Source:
********************

Merging Pride and Eid, the Muslim holiday marking the end of Ramadan, might seem like an unexpected conbination, particularly when viewed through the lens of the mainstream narrative of Islam’s attitude towards homosexuality. There are many in the public sphere who point to Isis executioners throwing gay men off buildings, or to the disappearing of gay men in Chechnya, and question whether Islam is incompatible with queerness, and Pride with Eid.
On June 16th though, Salaam Canada, a group that creates safe spaces for LGBT Muslims, will be hosting a queer Eid and Pride lunch to mark the end of the holy month of Ramadan. With all the goings-on in the world, how are LGBTQ Muslims actually able to reconcile their religion with their sexuality?
I, too, struggled with this reconciliation after coming out. My Lebanese parents raised me to fast during the month of Ramadan, pray five times a day, and attend Friday prayers from time to time. Despite that, the religion didn’t resonate with me. It felt more like a checklist of what not to do to avoid hellfire rather than it being something spiritual to connect with. When I came out as gay, the faith seemed to get in the way of my finding common ground with my family. I was given a choice, but the only reasonable one was for me to leave the house. I left my religion behind too so in a lot of ways, I didn’t reconcile a thing, which makes me that much more curious about how others do.
Momin Rahman, a sociology professor at Trent University in Canada is working on a study that looks at the the strategies used by LGBT muslims to reconcile Islam with LGBT life. In a phone conversation, he explains that most of the people they spoke to during the study didn’t necessarily see them themselves as religiously Muslim. They saw themselves more as culturally Muslim.
“I think if you have a cultural identification as Muslim then you’re not as concerned with, or you’re not as conflicted about being gay and being Muslim because your Muslim-ness isn’t necessarily specifically religious,” he explains. “I think that that does make it easier.”

********************

Supplied information:

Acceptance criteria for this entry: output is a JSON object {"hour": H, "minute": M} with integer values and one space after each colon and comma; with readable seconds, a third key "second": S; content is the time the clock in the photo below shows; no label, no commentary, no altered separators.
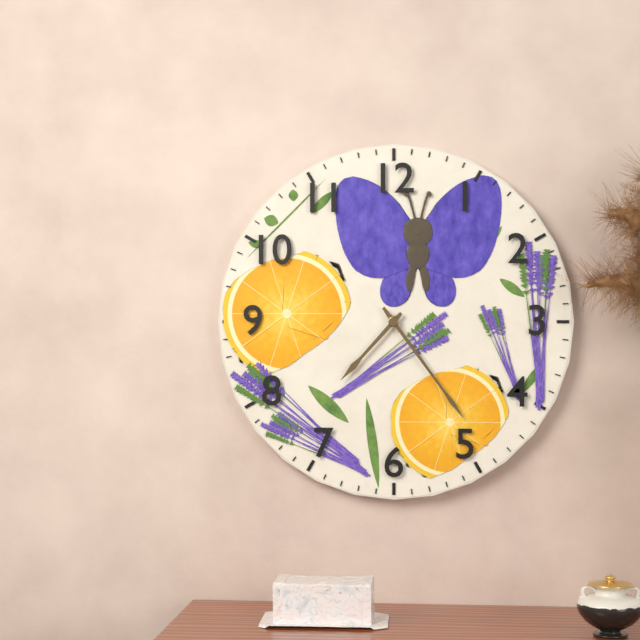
{"hour": 7, "minute": 24}
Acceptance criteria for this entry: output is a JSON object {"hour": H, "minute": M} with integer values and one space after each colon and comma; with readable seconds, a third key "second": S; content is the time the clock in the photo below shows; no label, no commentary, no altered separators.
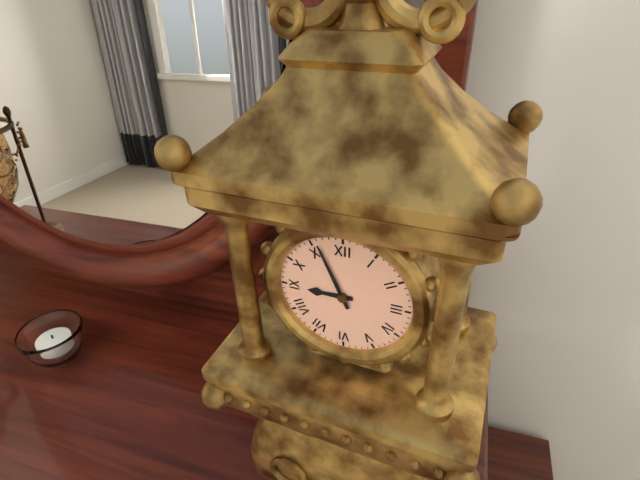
{"hour": 8, "minute": 56}
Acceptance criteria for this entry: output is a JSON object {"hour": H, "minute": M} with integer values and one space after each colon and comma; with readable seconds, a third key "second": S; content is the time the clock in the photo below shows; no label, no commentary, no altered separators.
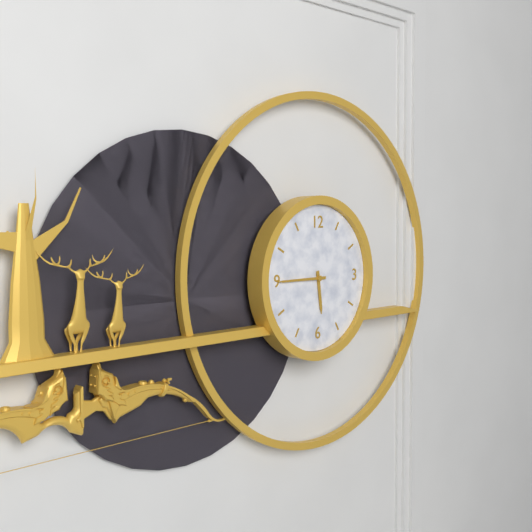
{"hour": 5, "minute": 45}
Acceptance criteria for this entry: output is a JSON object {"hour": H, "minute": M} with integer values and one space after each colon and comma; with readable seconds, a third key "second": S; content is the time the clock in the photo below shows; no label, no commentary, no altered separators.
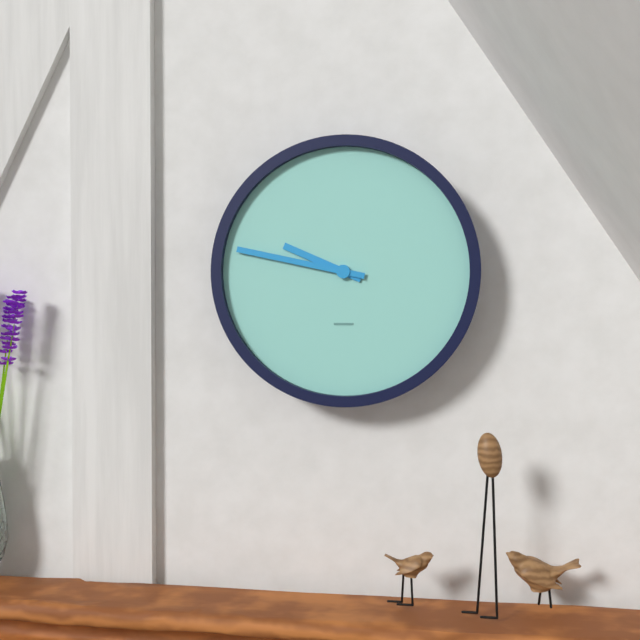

********************

Written task:
Carry on the article about LGBTQ Muslims reconciling faith and sexuality, picking up right after its final sentence. The rows have no part in what comes next.

Written reply:
But what about those people who are closely connected to their faith and who value what the Qur’an says about who they love?
Lali Mohamed, an advisor for Salaam Canada, is of Somali descent and lives on the intersection of queerness, blackness, and Islam. There was very little talk about homosexuality when he was growing up but, when it was discussed, it was seen as haram, or forbidden. It was difficult for him to acknowledge his sexuality at first but still, he was lucky; he didn’t have a painful reconciliation process because of how he interpreted the Qur’anic text on his own.
“I found the story of Lut and this was the story that was consistently referred to in the mosques when homosexuality was brought up, and it was clear to me almost immediately that the story of Lut wasn’t actually about homosexuality. That is a story about sexual assault, about rape, about unfriendliness and at a very young age for whatever reason I knew that wasn’t about me.”
In Islam, the story of Prophet Lut (or “Lot” in the Hebrew Bible) with the punishment of the people of Sodom is used as a case and point for condemning homosexuality but some argue that the story is a condemnation of male rape not of queer love and consensual gay sex.
In the Qur’an, there is no mention of “homosexuality” explicitly but there is reference to “men who are not in need of women,” but those men aren’t condemned in the text. There’s also an ambiguous verse about punishing two people who engage in a lewd act. Some have interpreted these two people as a man and a woman, and some see them as two men. In any case, the texts advises to leave them alone if they repent and amend.
El-Farouk Khaki (above), the founder of Salaam Canada is the imam at El-Tawhid Juma Circle, a mosque for LGBTQI2S people in Toronto. Khaki believes that the problem with some homophobic interpretations of the story of Lut is that many people read the text with their own cultural biases; when Islam is on its own, it isn’t homophobic, not based on the Qur’an anyway.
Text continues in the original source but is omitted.